** Exercise instructions **
Rewrite every line of the data below as a numbered list, leaving out any blank lines.

** Data for processing **
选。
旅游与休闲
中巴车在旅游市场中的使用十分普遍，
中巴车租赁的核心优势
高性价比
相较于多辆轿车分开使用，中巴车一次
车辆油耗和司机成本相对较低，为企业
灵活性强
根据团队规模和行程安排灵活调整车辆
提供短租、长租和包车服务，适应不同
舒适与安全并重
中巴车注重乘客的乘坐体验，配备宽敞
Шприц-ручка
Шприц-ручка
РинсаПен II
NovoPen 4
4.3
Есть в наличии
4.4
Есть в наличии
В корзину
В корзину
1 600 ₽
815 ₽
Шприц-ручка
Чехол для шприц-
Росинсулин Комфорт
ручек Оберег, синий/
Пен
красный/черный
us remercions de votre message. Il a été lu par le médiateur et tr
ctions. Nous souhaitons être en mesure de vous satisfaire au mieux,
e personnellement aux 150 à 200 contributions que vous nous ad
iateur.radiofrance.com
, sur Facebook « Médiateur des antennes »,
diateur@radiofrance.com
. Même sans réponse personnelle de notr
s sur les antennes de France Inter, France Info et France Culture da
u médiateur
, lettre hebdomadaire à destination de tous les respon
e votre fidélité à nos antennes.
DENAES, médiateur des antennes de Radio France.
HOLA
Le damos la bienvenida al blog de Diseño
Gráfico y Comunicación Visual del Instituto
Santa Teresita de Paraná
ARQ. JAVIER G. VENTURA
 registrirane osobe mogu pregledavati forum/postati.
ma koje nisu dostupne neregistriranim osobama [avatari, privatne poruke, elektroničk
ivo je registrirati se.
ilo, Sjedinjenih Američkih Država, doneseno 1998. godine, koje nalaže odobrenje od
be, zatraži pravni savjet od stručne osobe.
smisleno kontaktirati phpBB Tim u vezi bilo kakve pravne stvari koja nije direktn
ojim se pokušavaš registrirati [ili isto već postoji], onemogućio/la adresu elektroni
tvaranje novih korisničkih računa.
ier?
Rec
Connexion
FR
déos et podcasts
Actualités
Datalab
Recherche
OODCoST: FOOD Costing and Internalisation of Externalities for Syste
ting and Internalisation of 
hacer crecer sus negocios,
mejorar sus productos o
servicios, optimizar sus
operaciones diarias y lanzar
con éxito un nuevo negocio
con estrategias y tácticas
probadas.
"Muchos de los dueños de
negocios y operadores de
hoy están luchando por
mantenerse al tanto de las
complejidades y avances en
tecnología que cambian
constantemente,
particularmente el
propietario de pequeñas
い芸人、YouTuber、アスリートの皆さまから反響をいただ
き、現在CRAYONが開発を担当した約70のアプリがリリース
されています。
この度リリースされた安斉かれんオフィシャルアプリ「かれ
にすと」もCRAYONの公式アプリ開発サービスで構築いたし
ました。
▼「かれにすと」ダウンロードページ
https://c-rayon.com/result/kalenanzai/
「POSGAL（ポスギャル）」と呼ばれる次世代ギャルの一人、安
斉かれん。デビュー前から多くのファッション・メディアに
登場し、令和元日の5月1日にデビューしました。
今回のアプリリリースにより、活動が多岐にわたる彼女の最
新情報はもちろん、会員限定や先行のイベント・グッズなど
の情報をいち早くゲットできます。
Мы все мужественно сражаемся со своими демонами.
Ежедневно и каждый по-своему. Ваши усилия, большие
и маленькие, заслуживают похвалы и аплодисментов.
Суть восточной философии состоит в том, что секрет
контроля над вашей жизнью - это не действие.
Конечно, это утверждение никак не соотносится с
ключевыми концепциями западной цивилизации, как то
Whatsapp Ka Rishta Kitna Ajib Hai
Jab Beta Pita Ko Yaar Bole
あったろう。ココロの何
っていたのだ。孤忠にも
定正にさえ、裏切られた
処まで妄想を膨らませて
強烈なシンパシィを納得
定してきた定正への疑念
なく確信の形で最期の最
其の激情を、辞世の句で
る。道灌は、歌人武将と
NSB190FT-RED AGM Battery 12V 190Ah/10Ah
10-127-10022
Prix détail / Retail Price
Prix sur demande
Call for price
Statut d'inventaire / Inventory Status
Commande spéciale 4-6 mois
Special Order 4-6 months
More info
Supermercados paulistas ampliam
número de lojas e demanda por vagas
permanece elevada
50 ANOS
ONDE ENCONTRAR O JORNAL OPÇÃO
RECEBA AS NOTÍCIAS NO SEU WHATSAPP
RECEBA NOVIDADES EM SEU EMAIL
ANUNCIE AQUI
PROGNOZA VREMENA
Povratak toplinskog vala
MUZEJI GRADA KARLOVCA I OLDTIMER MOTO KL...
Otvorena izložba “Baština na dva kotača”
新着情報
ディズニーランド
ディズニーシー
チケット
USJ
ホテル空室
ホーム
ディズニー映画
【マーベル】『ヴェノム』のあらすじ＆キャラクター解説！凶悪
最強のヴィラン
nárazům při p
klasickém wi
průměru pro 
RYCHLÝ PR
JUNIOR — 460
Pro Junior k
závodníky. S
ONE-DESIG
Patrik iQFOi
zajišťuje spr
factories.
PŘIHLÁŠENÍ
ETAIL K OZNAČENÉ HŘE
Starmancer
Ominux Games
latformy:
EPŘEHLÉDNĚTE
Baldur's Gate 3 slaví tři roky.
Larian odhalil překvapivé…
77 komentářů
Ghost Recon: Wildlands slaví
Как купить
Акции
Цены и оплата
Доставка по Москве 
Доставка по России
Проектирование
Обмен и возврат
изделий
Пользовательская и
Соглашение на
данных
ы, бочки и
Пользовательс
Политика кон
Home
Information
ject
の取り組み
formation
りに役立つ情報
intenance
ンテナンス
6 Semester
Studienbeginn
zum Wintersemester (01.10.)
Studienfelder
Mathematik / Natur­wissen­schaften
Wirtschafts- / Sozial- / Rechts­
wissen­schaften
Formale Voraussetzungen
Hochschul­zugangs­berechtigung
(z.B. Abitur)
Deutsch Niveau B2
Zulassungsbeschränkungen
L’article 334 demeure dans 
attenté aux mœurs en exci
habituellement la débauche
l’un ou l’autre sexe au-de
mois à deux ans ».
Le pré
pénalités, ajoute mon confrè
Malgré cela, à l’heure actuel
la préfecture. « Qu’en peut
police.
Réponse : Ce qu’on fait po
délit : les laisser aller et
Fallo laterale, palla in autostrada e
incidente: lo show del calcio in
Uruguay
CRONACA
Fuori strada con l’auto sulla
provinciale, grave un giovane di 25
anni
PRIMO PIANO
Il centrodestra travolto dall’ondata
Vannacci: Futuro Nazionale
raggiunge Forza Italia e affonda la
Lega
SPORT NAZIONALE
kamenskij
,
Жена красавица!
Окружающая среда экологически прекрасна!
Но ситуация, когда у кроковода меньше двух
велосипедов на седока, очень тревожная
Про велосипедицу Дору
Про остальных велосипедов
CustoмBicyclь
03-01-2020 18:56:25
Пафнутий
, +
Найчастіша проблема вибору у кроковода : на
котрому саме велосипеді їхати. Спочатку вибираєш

** Response to this task **
1. 选。
2. 旅游与休闲
3. 中巴车在旅游市场中的使用十分普遍，
4. 中巴车租赁的核心优势
5. 高性价比
6. 相较于多辆轿车分开使用，中巴车一次
7. 车辆油耗和司机成本相对较低，为企业
8. 灵活性强
9. 根据团队规模和行程安排灵活调整车辆
10. 提供短租、长租和包车服务，适应不同
11. 舒适与安全并重
12. 中巴车注重乘客的乘坐体验，配备宽敞
13. Шприц-ручка
14. Шприц-ручка
15. РинсаПен II
16. NovoPen 4
17. 4.3
18. Есть в наличии
19. 4.4
20. Есть в наличии
21. В корзину
22. В корзину
23. 1 600 ₽
24. 815 ₽
25. Шприц-ручка
26. Чехол для шприц-
27. Росинсулин Комфорт
28. ручек Оберег, синий/
29. Пен
30. красный/черный
31. us remercions de votre message. Il a été lu par le médiateur et tr
32. ctions. Nous souhaitons être en mesure de vous satisfaire au mieux,
33. e personnellement aux 150 à 200 contributions que vous nous ad
34. iateur.radiofrance.com
35. , sur Facebook « Médiateur des antennes »,
36. diateur@radiofrance.com
37. . Même sans réponse personnelle de notr
38. s sur les antennes de France Inter, France Info et France Culture da
39. u médiateur
40. , lettre hebdomadaire à destination de tous les respon
41. e votre fidélité à nos antennes.
42. DENAES, médiateur des antennes de Radio France.
43. HOLA
44. Le damos la bienvenida al blog de Diseño
45. Gráfico y Comunicación Visual del Instituto
46. Santa Teresita de Paraná
47. ARQ. JAVIER G. VENTURA
48.  registrirane osobe mogu pregledavati forum/postati.
49. ma koje nisu dostupne neregistriranim osobama [avatari, privatne poruke, elektroničk
50. ivo je registrirati se.
51. ilo, Sjedinjenih Američkih Država, doneseno 1998. godine, koje nalaže odobrenje od
52. be, zatraži pravni savjet od stručne osobe.
53. smisleno kontaktirati phpBB Tim u vezi bilo kakve pravne stvari koja nije direktn
54. ojim se pokušavaš registrirati [ili isto već postoji], onemogućio/la adresu elektroni
55. tvaranje novih korisničkih računa.
56. ier?
57. Rec
58. Connexion
59. FR
60. déos et podcasts
61. Actualités
62. Datalab
63. Recherche
64. OODCoST: FOOD Costing and Internalisation of Externalities for Syste
65. ting and Internalisation of 
66. hacer crecer sus negocios,
67. mejorar sus productos o
68. servicios, optimizar sus
69. operaciones diarias y lanzar
70. con éxito un nuevo negocio
71. con estrategias y tácticas
72. probadas.
73. "Muchos de los dueños de
74. negocios y operadores de
75. hoy están luchando por
76. mantenerse al tanto de las
77. complejidades y avances en
78. tecnología que cambian
79. constantemente,
80. particularmente el
81. propietario de pequeñas
82. い芸人、YouTuber、アスリートの皆さまから反響をいただ
83. き、現在CRAYONが開発を担当した約70のアプリがリリース
84. されています。
85. この度リリースされた安斉かれんオフィシャルアプリ「かれ
86. にすと」もCRAYONの公式アプリ開発サービスで構築いたし
87. ました。
88. ▼「かれにすと」ダウンロードページ
89. https://c-rayon.com/result/kalenanzai/
90. 「POSGAL（ポスギャル）」と呼ばれる次世代ギャルの一人、安
91. 斉かれん。デビュー前から多くのファッション・メディアに
92. 登場し、令和元日の5月1日にデビューしました。
93. 今回のアプリリリースにより、活動が多岐にわたる彼女の最
94. 新情報はもちろん、会員限定や先行のイベント・グッズなど
95. の情報をいち早くゲットできます。
96. Мы все мужественно сражаемся со своими демонами.
97. Ежедневно и каждый по-своему. Ваши усилия, большие
98. и маленькие, заслуживают похвалы и аплодисментов.
99. Суть восточной философии состоит в том, что секрет
100. контроля над вашей жизнью - это не действие.
101. Конечно, это утверждение никак не соотносится с
102. ключевыми концепциями западной цивилизации, как то
103. Whatsapp Ka Rishta Kitna Ajib Hai
104. Jab Beta Pita Ko Yaar Bole
105. あったろう。ココロの何
106. っていたのだ。孤忠にも
107. 定正にさえ、裏切られた
108. 処まで妄想を膨らませて
109. 強烈なシンパシィを納得
110. 定してきた定正への疑念
111. なく確信の形で最期の最
112. 其の激情を、辞世の句で
113. る。道灌は、歌人武将と
114. NSB190FT-RED AGM Battery 12V 190Ah/10Ah
115. 10-127-10022
116. Prix détail / Retail Price
117. Prix sur demande
118. Call for price
119. Statut d'inventaire / Inventory Status
120. Commande spéciale 4-6 mois
121. Special Order 4-6 months
122. More info
123. Supermercados paulistas ampliam
124. número de lojas e demanda por vagas
125. permanece elevada
126. 50 ANOS
127. ONDE ENCONTRAR O JORNAL OPÇÃO
128. RECEBA AS NOTÍCIAS NO SEU WHATSAPP
129. RECEBA NOVIDADES EM SEU EMAIL
130. ANUNCIE AQUI
131. PROGNOZA VREMENA
132. Povratak toplinskog vala
133. MUZEJI GRADA KARLOVCA I OLDTIMER MOTO KL...
134. Otvorena izložba “Baština na dva kotača”
135. 新着情報
136. ディズニーランド
137. ディズニーシー
138. チケット
139. USJ
140. ホテル空室
141. ホーム
142. ディズニー映画
143. 【マーベル】『ヴェノム』のあらすじ＆キャラクター解説！凶悪
144. 最強のヴィラン
145. nárazům při p
146. klasickém wi
147. průměru pro 
148. RYCHLÝ PR
149. JUNIOR — 460
150. Pro Junior k
151. závodníky. S
152. ONE-DESIG
153. Patrik iQFOi
154. zajišťuje spr
155. factories.
156. PŘIHLÁŠENÍ
157. ETAIL K OZNAČENÉ HŘE
158. Starmancer
159. Ominux Games
160. latformy:
161. EPŘEHLÉDNĚTE
162. Baldur's Gate 3 slaví tři roky.
163. Larian odhalil překvapivé…
164. 77 komentářů
165. Ghost Recon: Wildlands slaví
166. Как купить
167. Акции
168. Цены и оплата
169. Доставка по Москве 
170. Доставка по России
171. Проектирование
172. Обмен и возврат
173. изделий
174. Пользовательская и
175. Соглашение на
176. данных
177. ы, бочки и
178. Пользовательс
179. Политика кон
180. Home
181. Information
182. ject
183. の取り組み
184. formation
185. りに役立つ情報
186. intenance
187. ンテナンス
188. 6 Semester
189. Studienbeginn
190. zum Wintersemester (01.10.)
191. Studienfelder
192. Mathematik / Natur­wissen­schaften
193. Wirtschafts- / Sozial- / Rechts­
194. wissen­schaften
195. Formale Voraussetzungen
196. Hochschul­zugangs­berechtigung
197. (z.B. Abitur)
198. Deutsch Niveau B2
199. Zulassungsbeschränkungen
200. L’article 334 demeure dans 
201. attenté aux mœurs en exci
202. habituellement la débauche
203. l’un ou l’autre sexe au-de
204. mois à deux ans ».
205. Le pré
206. pénalités, ajoute mon confrè
207. Malgré cela, à l’heure actuel
208. la préfecture. « Qu’en peut
209. police.
210. Réponse : Ce qu’on fait po
211. délit : les laisser aller et
212. Fallo laterale, palla in autostrada e
213. incidente: lo show del calcio in
214. Uruguay
215. CRONACA
216. Fuori strada con l’auto sulla
217. provinciale, grave un giovane di 25
218. anni
219. PRIMO PIANO
220. Il centrodestra travolto dall’ondata
221. Vannacci: Futuro Nazionale
222. raggiunge Forza Italia e affonda la
223. Lega
224. SPORT NAZIONALE
225. kamenskij
226. ,
227. Жена красавица!
228. Окружающая среда экологически прекрасна!
229. Но ситуация, когда у кроковода меньше двух
230. велосипедов на седока, очень тревожная
231. Про велосипедицу Дору
232. Про остальных велосипедов
233. CustoмBicyclь
234. 03-01-2020 18:56:25
235. Пафнутий
236. , +
237. Найчастіша проблема вибору у кроковода : на
238. котрому саме велосипеді їхати. Спочатку вибираєш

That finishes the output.